Five myths that prolong tax disputes

Looking for a quicker resolution to your clients’ tax disputes? Avoid falling into the traps created by five common beliefs about the CRA’s audit and appeal policies that the agency has advised me are mistaken.

CRA auditors and appeals officers want to steer clear of protracted tax disputes, just as much as you do. Misinformation or lack of communication drains the agency’s resources, steals time from other enforcement work, and slows the tax system’s operation. That’s why the CRA’s policy is to encourage dispute resolution at the earliest stage of the tax administration process.

Yet myths continue to spur taxpayers and their advisers to behave in ways that thwart easier, earlier resolution. Granted, some of these notions might have historical precedent. And, some taxpayers and advisers might still be experiencing audit activity that’s out of step with current guidelines. However, the CRA is quite clear that these activities no longer represent CRA policy. You can help reinforce current policy by helping me bring any breaches to the CRA’s attention. 

MYTH 1:

The CRA’s appeals branch will reject my appeal unless I bring it something new that I didn’t provide during the audit stage.

The appeals branch is mandated to review objections to CRA (re)assessments fairly and objectively. Current CRA policy says new information or evidence is not needed for appeals officers to review and decide on an assessment’s correctness. Generally, it is the CRA’s view that your best bet for avoiding, or quickly ending, a dispute is to present your auditor with all the facts at your earliest opportunity. Holding back information for the appeals stage is generally counterproductive.

MYTH 2:

Appeals officers perform their own independent audits.

Appeals officers do not audit. They review assessments, weigh evidence and apply the law based on the facts available. New information received by the appeals officer, if material to the issue being considered, may be sent back to the auditor for further consideration. Auditors and appeals officers are equally qualified to apply judgment to assessments. When auditors receive files from appeals, they may change their mind in light of any new information. In fact, if the auditor had the information during the audit, the auditor might not have made the same initial assessment. This type of situation adds significant inefficiencies to the dispute resolution process.

→ Recorded data
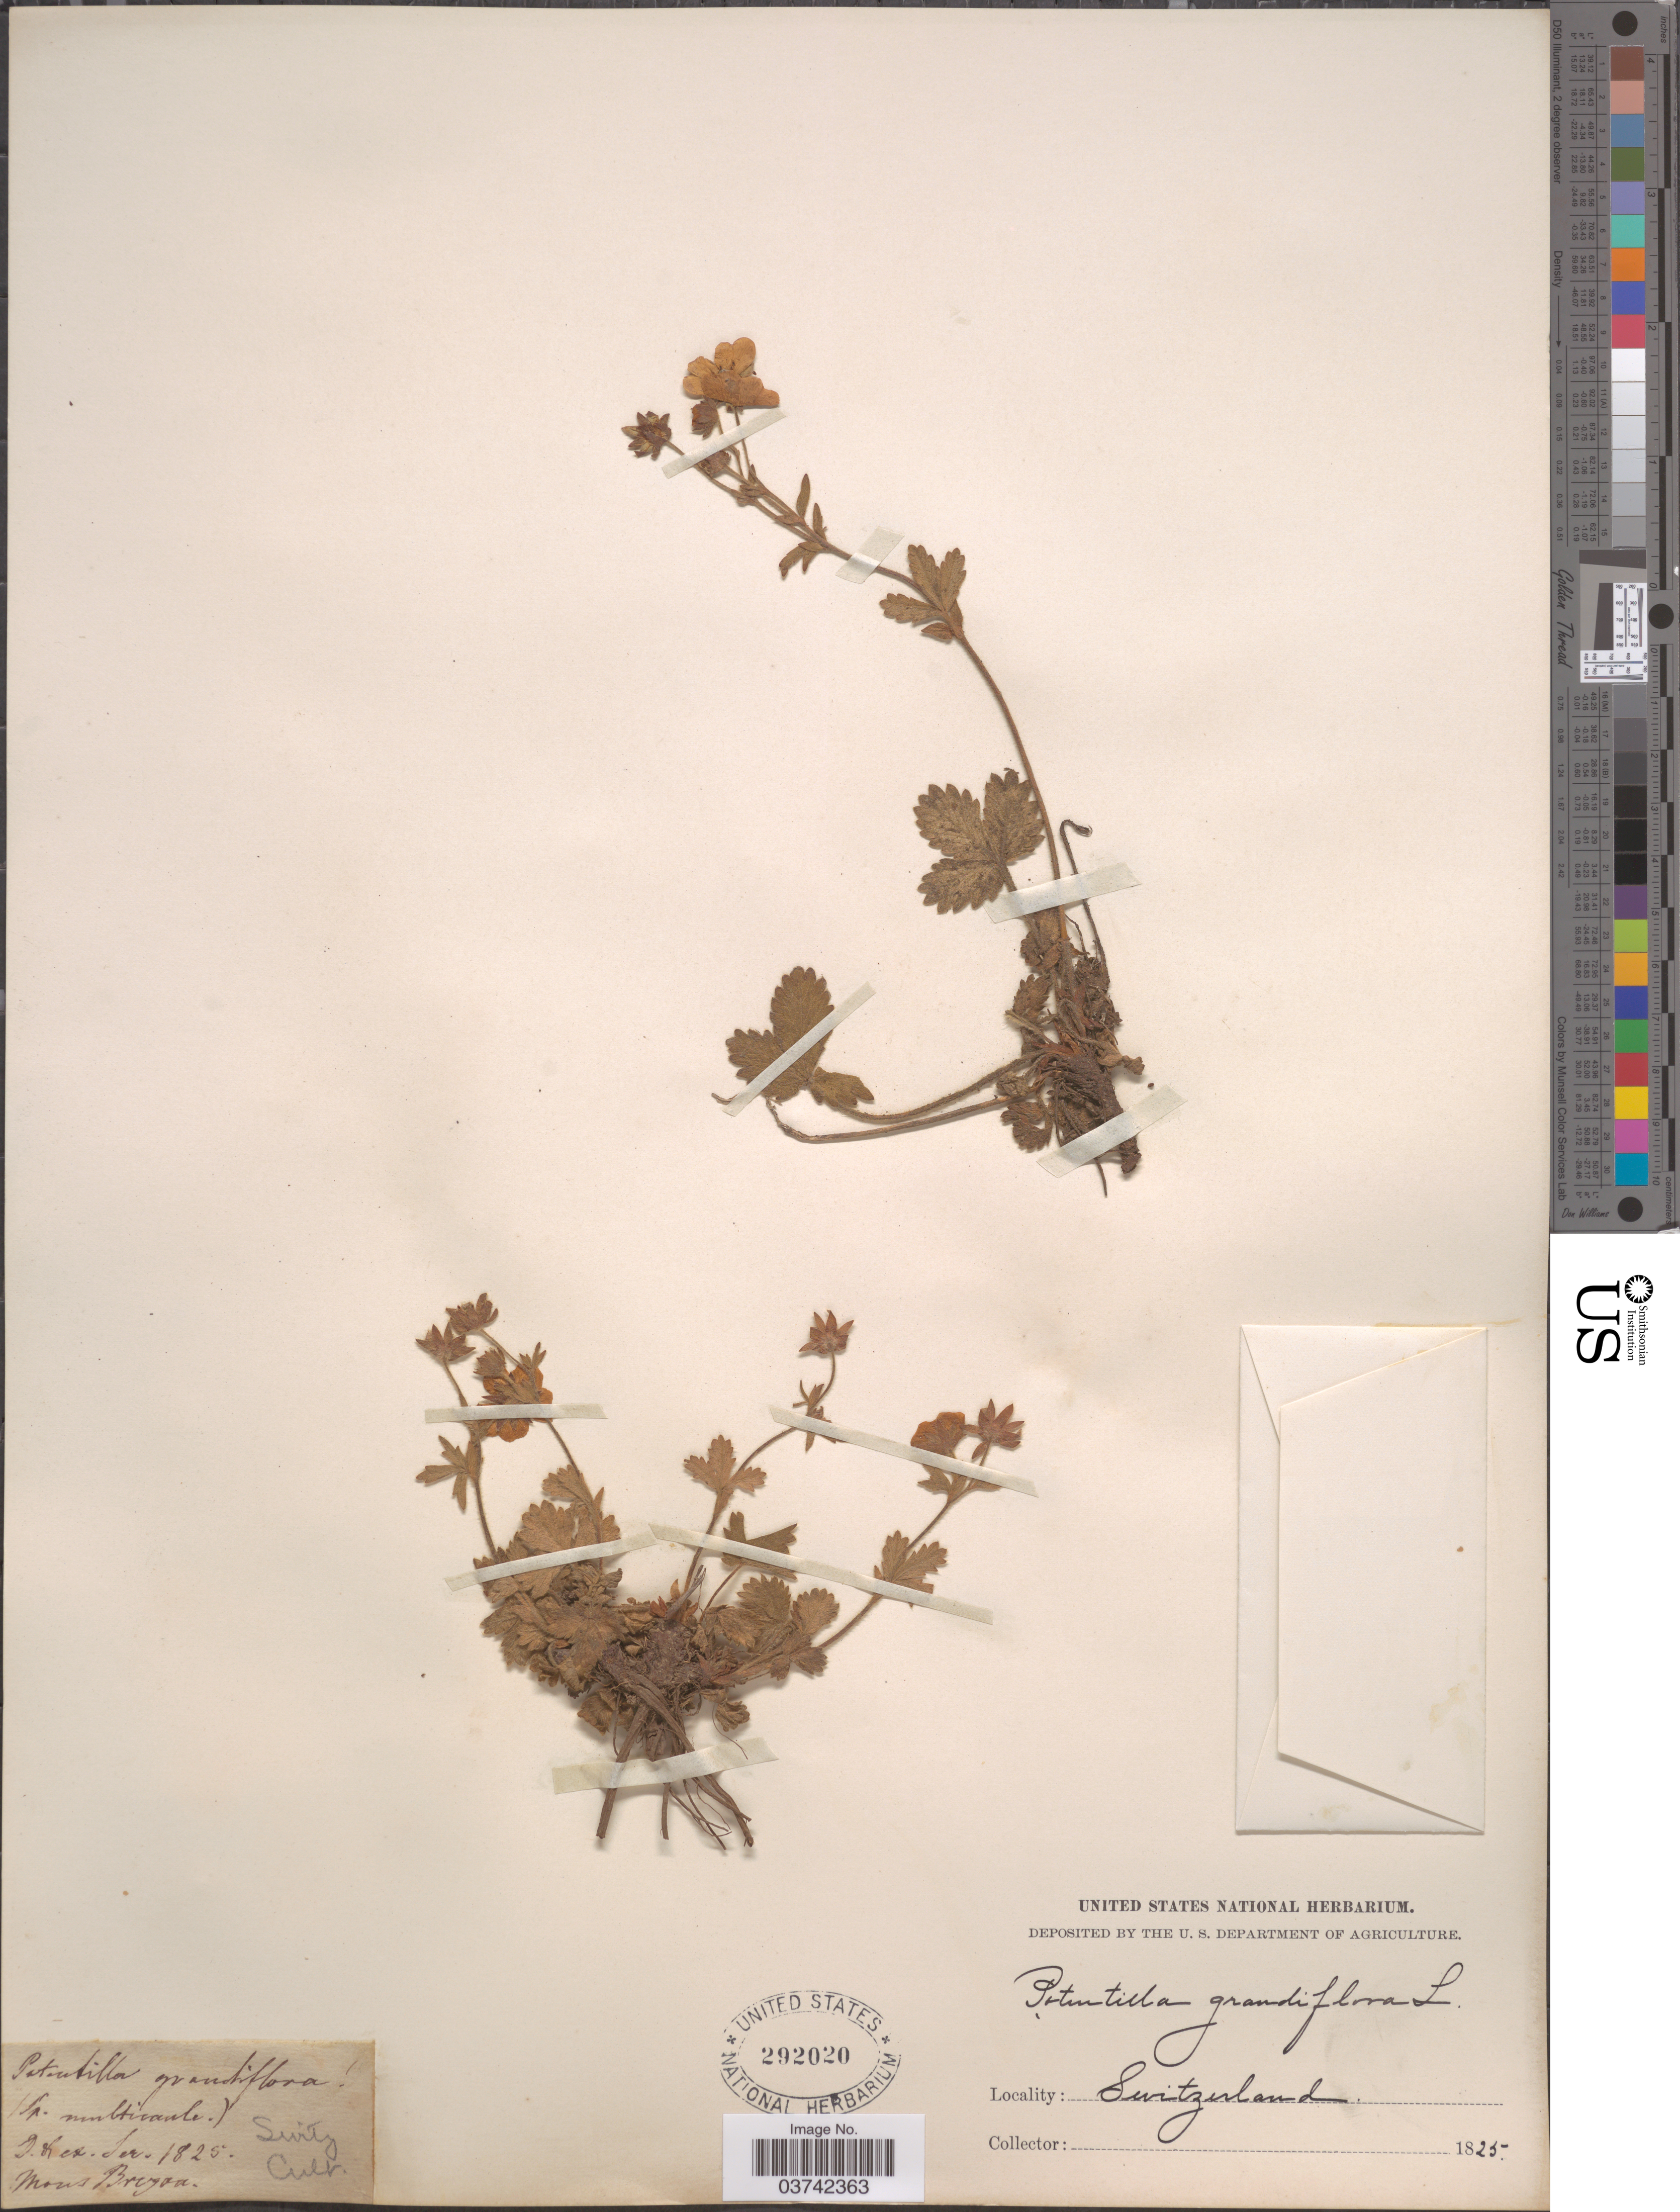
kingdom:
...
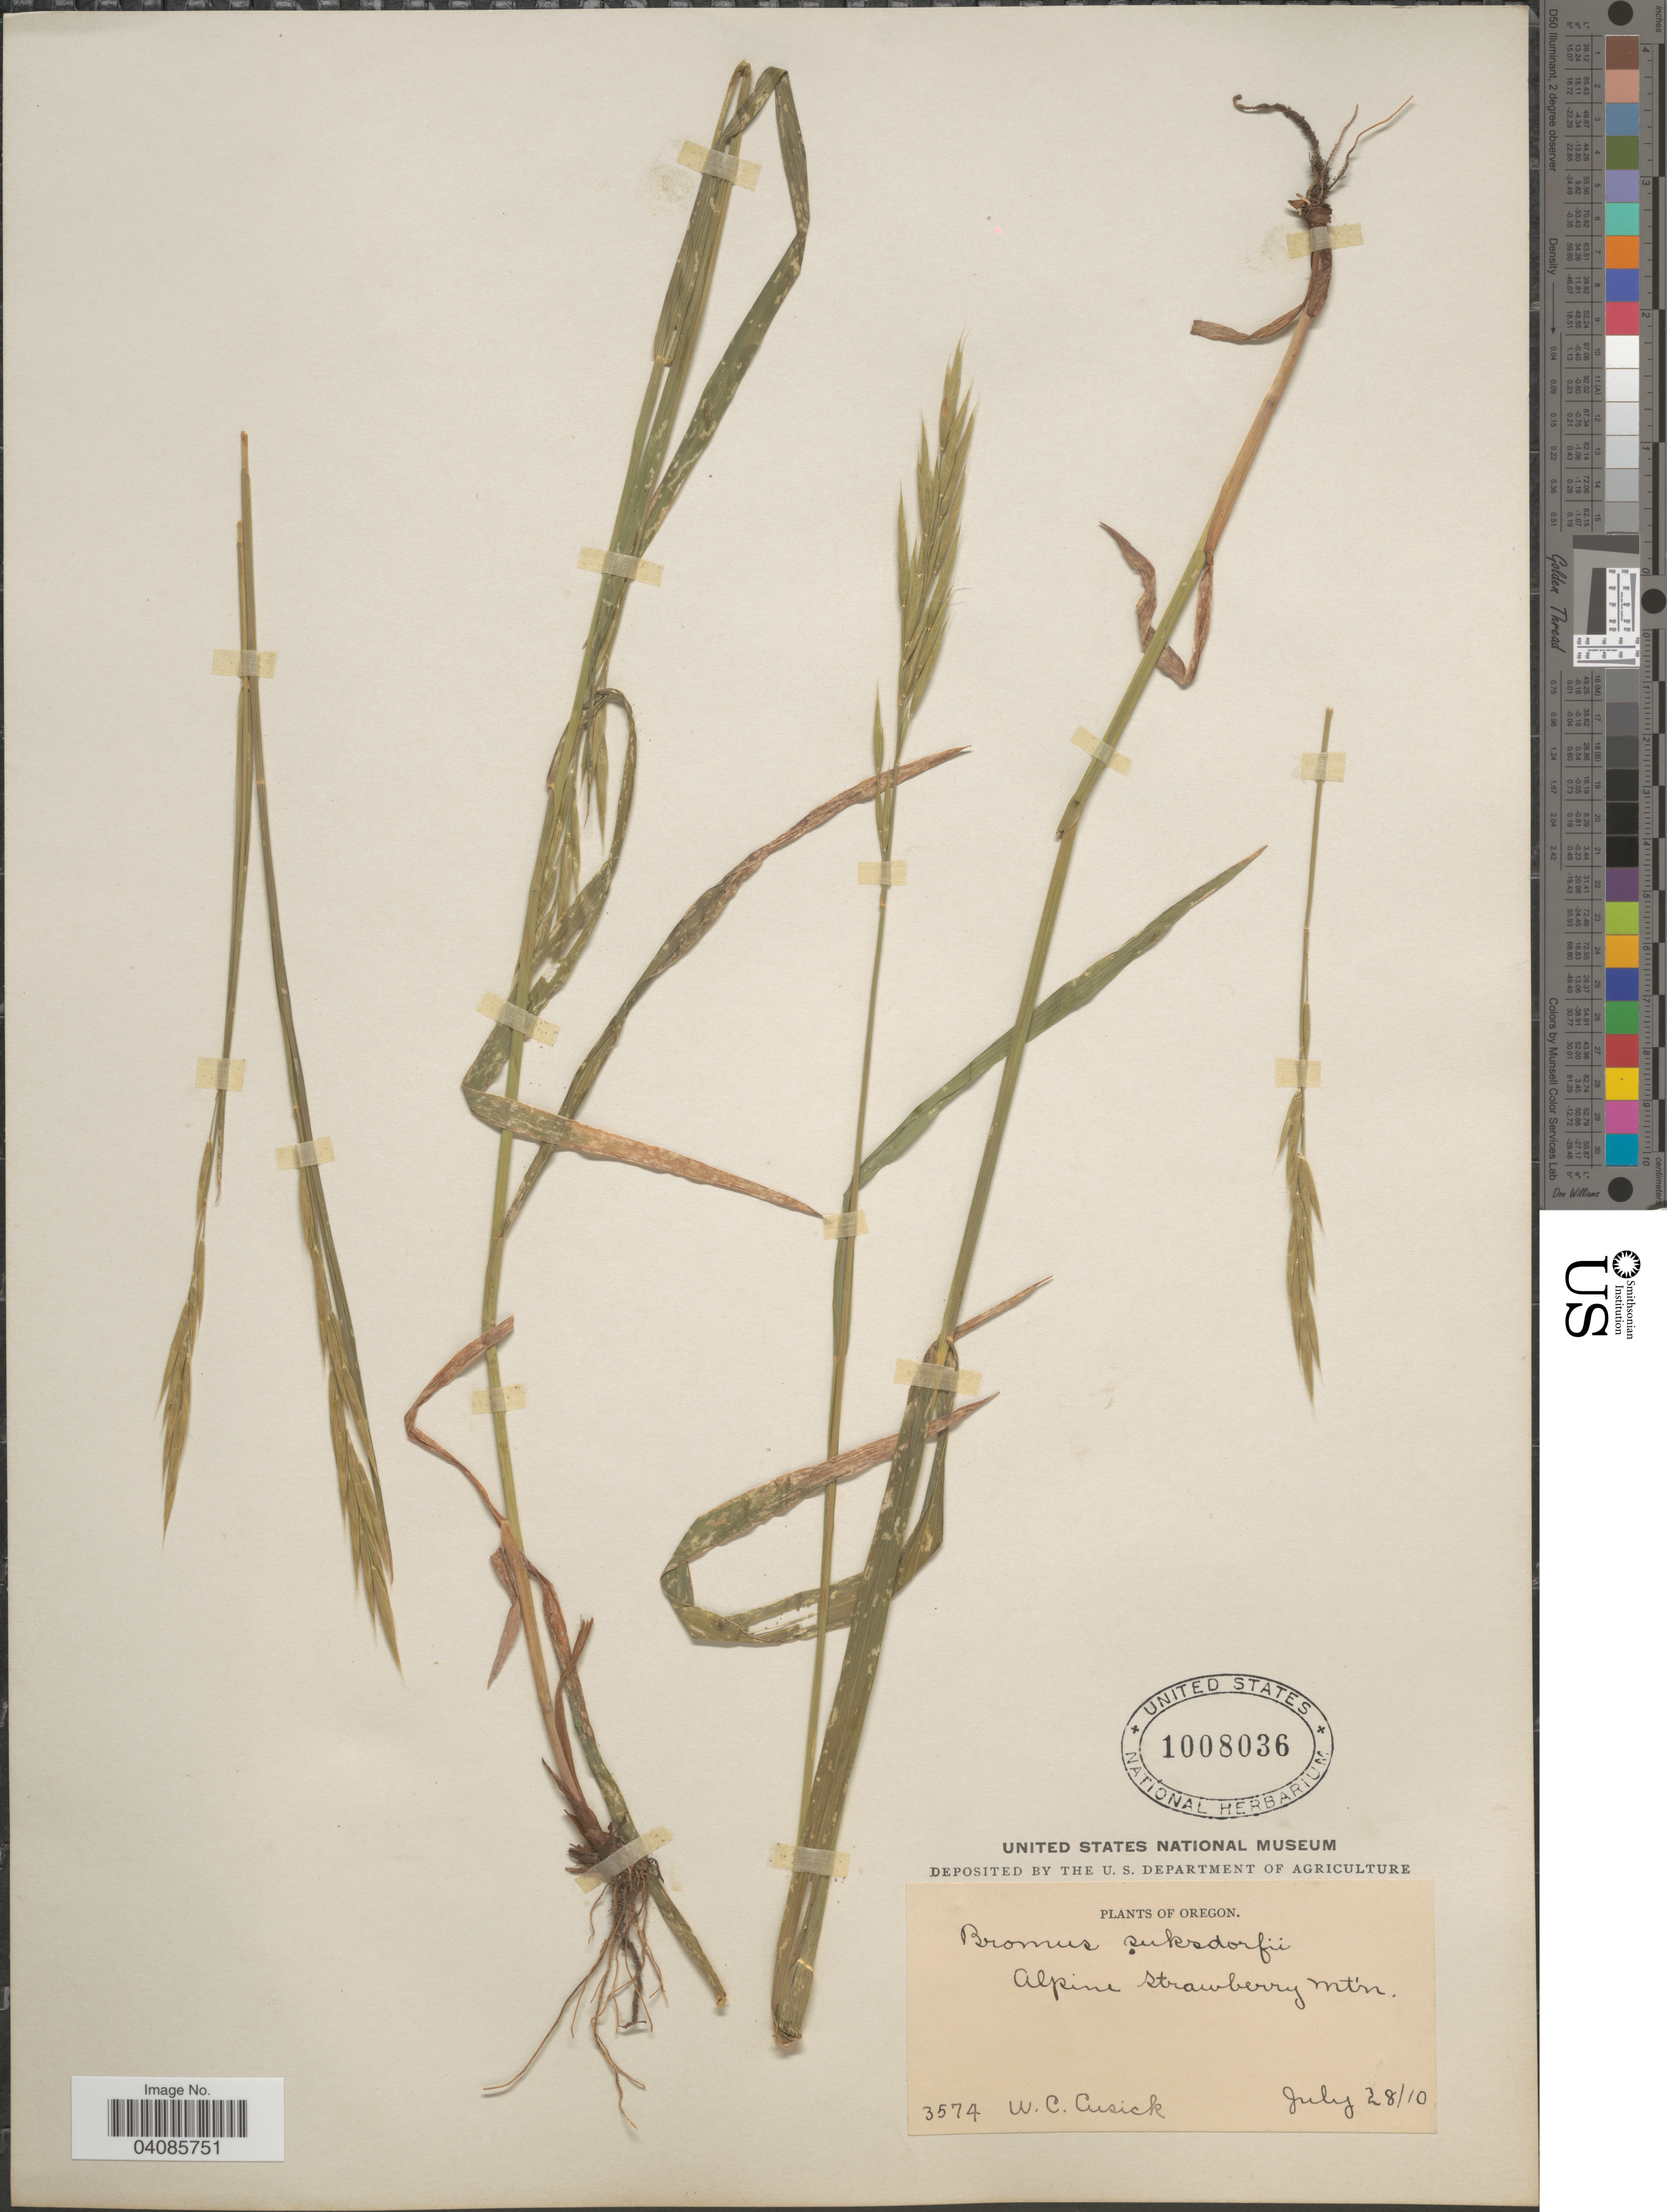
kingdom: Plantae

→ Given task
Restate the article on tax dispute myths, starting with "Looking for a" and going on through "tax administration process.", changing "tax disputes" to "tax conflicts".

→ Exercise output
Looking for a quicker resolution to your clients’ tax conflicts? Avoid falling into the traps created by five common beliefs about the CRA’s audit and appeal policies that the agency has advised me are mistaken.

CRA auditors and appeals officers want to steer clear of protracted tax conflicts, just as much as you do. Misinformation or lack of communication drains the agency’s resources, steals time from other enforcement work, and slows the tax system’s operation. That’s why the CRA’s policy is to encourage dispute resolution at the earliest stage of the tax administration process.